* [Text block]:

Roberts focuses on the many changes taking place in America at this time, as explorers and settlers moved to the West and South and the nation became more multi-cultural. Abigail Adams, Dolley Madison, Rebecca Gratz and Sacajawea are just a few of the figures profiled in this fascinating tribute to the women who contributed to the rise of a new nation.
Cokie Roberts is a New York Times bestselling author, a political commentator for ABC News and a senior news analyst for National Public Radio. From 1996 to 2002, she and Sam Donaldson co-anchored the weekly ABC interview program This Week. Her books include This Day Forward (with her husband Steven V. Roberts), We Are Our Mothers’ Daughters and Founding Mothers. The mother of two and grandmother of six, she lives with her husband in Bethesda, Maryland.

* [Work instruction 1]:
In the book description, what years did Cokie Roberts co-anchor This Week with Sam Donaldson?
* [Work instruction 2]:
Reproduce word for word the part of the book description that opens with the words containing "Roberts focuses on" and closes with "in Bethesda, Maryland.".
The lines that come next have nothing to do with the book description.

* [Listed records]:

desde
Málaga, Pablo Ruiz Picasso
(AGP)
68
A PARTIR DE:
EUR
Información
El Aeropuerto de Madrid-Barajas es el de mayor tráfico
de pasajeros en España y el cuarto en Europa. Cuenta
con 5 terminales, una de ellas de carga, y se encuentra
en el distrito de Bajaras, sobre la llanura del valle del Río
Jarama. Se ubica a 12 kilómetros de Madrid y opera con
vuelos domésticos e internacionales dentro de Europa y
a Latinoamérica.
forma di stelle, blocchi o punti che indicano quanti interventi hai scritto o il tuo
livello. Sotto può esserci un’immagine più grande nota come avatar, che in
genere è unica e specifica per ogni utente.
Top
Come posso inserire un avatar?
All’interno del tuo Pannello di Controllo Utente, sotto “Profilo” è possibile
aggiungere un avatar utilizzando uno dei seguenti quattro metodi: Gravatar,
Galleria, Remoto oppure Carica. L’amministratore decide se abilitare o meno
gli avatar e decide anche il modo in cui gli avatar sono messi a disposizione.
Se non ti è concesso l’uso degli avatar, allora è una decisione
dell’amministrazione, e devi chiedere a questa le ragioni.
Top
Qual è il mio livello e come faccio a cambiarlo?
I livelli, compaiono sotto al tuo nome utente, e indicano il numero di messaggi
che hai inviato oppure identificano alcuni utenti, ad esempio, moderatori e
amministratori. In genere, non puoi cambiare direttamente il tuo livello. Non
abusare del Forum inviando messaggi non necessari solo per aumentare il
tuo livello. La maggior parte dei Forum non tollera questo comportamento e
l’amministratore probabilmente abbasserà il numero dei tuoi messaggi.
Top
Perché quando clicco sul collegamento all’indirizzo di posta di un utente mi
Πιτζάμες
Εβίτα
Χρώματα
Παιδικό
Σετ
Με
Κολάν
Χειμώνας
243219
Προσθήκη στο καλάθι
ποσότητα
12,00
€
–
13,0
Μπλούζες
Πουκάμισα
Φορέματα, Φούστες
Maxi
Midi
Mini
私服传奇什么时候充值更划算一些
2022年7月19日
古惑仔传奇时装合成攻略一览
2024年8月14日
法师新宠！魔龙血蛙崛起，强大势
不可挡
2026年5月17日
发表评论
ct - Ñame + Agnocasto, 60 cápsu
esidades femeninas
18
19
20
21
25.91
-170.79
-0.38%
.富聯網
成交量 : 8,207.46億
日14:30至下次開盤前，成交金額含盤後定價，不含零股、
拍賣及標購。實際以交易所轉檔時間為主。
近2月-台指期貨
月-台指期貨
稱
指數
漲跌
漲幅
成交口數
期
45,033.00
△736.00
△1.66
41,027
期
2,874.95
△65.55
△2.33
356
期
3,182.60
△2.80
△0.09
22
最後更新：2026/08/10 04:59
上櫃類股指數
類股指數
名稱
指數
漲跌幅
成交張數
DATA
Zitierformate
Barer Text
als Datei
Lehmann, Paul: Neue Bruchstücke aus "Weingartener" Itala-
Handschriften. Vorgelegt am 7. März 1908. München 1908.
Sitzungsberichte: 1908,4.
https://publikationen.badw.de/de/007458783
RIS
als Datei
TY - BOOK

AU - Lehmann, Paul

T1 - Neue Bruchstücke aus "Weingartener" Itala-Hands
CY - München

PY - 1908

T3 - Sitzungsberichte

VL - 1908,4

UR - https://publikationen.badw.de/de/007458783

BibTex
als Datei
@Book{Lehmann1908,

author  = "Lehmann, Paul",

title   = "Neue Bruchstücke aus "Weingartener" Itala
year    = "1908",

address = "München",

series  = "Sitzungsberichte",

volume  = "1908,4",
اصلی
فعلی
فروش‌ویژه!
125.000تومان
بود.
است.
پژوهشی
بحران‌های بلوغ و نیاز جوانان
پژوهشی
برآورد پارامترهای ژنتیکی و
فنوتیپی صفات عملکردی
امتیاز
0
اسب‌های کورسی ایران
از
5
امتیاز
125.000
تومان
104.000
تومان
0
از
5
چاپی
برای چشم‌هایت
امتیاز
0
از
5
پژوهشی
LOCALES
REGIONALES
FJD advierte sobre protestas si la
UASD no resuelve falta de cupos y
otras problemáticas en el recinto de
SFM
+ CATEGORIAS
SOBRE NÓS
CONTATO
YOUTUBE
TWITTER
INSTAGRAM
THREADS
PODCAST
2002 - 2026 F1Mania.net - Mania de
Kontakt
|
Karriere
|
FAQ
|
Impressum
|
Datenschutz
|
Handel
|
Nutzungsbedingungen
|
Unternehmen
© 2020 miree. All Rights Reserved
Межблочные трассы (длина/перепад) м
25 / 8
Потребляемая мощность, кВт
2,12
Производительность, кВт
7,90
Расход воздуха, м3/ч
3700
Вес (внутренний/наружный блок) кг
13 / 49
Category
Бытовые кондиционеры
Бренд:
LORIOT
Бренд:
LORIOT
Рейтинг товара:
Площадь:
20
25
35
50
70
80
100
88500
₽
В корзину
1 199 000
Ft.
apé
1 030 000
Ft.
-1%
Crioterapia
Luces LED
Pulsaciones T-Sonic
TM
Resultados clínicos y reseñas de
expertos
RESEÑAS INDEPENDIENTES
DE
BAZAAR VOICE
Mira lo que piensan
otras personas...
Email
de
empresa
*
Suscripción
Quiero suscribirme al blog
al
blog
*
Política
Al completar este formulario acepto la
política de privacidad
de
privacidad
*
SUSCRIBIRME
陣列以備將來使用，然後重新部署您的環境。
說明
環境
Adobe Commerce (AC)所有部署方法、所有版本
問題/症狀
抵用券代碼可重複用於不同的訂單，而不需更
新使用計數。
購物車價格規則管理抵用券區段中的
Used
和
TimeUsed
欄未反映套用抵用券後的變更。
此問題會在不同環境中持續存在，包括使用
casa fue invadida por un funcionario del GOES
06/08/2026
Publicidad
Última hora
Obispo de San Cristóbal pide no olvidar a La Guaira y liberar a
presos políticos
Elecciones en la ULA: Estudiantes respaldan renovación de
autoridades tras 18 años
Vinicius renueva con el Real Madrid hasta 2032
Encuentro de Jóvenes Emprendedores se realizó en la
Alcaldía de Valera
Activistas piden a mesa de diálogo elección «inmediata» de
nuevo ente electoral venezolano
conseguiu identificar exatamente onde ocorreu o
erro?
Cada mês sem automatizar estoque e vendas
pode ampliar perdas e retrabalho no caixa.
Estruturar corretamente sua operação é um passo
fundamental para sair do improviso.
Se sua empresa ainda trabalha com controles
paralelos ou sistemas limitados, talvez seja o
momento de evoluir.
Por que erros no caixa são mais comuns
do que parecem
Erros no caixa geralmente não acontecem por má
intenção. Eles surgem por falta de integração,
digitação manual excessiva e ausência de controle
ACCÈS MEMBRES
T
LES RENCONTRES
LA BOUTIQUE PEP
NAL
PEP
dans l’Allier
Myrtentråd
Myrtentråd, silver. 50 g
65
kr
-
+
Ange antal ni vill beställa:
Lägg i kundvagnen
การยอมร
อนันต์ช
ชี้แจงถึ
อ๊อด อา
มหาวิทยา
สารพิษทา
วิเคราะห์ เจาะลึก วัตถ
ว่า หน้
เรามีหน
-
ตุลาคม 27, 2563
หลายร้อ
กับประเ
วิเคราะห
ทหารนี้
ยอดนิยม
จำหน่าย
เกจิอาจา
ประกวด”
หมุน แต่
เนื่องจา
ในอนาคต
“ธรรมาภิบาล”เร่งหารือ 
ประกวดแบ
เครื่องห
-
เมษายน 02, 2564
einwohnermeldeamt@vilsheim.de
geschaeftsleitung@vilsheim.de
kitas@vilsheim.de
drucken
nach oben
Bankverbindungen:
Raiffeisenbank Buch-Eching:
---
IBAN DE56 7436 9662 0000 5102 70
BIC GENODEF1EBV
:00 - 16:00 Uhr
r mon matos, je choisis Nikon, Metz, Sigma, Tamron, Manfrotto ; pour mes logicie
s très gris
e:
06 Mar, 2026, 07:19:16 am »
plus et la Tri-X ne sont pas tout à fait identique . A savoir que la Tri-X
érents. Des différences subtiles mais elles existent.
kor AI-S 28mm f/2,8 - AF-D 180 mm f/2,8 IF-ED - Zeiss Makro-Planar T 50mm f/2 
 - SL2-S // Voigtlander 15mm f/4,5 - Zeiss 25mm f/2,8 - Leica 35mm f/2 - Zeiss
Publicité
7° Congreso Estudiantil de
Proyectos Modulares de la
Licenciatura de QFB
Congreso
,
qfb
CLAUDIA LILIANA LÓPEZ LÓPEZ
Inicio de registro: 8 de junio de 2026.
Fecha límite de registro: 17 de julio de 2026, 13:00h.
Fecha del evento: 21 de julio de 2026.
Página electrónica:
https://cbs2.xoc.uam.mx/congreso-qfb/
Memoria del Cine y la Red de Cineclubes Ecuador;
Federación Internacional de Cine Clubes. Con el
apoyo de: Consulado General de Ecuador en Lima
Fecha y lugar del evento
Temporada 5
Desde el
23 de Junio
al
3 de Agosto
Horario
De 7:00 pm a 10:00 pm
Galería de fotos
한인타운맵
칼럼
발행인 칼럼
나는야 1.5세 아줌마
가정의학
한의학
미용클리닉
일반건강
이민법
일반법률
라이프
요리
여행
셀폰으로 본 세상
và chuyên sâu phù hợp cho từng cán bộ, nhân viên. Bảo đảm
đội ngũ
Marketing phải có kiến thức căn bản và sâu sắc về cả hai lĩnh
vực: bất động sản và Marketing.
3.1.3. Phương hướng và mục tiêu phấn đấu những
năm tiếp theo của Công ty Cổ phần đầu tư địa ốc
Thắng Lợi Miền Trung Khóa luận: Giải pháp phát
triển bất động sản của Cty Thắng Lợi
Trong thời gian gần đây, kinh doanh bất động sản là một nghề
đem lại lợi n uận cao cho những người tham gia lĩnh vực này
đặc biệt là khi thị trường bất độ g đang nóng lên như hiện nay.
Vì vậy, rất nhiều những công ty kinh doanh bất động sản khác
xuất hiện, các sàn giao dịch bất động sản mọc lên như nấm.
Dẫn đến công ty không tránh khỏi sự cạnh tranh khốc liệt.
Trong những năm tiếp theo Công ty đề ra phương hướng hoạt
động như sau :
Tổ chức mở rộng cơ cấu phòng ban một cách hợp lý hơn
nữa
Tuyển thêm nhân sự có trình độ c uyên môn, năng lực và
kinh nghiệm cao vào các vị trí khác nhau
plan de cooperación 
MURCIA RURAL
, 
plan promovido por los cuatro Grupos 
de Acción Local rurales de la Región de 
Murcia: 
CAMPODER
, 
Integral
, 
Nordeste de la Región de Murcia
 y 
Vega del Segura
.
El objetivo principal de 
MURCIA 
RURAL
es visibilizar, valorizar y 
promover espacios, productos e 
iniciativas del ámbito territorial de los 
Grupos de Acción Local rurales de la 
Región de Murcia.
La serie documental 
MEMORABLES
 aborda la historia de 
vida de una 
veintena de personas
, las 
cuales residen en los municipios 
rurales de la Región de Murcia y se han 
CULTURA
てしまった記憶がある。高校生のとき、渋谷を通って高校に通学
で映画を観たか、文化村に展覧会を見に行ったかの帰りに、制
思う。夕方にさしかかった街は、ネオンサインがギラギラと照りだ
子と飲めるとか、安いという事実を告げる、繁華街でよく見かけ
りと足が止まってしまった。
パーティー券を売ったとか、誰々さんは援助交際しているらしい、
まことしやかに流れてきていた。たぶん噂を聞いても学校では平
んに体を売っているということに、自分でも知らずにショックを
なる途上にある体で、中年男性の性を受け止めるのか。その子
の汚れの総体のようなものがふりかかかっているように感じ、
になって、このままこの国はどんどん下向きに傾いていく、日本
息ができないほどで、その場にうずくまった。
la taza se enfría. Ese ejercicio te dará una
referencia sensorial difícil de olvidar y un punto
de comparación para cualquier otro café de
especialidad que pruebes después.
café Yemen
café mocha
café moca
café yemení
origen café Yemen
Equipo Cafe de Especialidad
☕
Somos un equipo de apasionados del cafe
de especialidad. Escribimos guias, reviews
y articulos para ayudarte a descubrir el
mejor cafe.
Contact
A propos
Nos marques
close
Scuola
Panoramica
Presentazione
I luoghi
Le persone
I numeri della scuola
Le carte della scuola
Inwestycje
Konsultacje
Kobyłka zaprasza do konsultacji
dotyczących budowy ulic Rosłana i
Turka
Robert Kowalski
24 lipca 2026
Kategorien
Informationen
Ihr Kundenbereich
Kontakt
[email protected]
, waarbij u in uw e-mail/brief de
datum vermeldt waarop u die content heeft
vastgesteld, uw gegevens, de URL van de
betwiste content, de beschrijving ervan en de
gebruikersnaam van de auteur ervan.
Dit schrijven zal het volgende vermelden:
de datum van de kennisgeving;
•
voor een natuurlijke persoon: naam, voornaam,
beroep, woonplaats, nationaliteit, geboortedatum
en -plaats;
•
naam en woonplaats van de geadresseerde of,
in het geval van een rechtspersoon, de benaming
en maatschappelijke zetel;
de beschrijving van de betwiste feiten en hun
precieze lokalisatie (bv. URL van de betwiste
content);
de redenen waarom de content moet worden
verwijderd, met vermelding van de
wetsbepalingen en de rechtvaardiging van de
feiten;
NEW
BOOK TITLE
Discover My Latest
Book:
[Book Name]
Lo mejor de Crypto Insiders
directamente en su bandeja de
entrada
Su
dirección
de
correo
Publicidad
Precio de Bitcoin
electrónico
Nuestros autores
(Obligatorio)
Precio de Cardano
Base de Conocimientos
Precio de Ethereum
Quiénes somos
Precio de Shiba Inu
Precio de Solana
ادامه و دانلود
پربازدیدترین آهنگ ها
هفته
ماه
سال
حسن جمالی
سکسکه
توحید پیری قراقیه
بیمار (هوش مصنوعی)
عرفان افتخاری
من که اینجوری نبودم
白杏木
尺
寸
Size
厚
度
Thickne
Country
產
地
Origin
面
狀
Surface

* [Response area 1]:
From 1996 to 2002.

* [Response area 2]:
Roberts focuses on the many changes taking place in America at this time, as explorers and settlers moved to the West and South and the nation became more multi-cultural. Abigail Adams, Dolley Madison, Rebecca Gratz and Sacajawea are just a few of the figures profiled in this fascinating tribute to the women who contributed to the rise of a new nation.
Cokie Roberts is a New York Times bestselling author, a political commentator for ABC News and a senior news analyst for National Public Radio. From 1996 to 2002, she and Sam Donaldson co-anchored the weekly ABC interview program This Week. Her books include This Day Forward (with her husband Steven V. Roberts), We Are Our Mothers’ Daughters and Founding Mothers. The mother of two and grandmother of six, she lives with her husband in Bethesda, Maryland.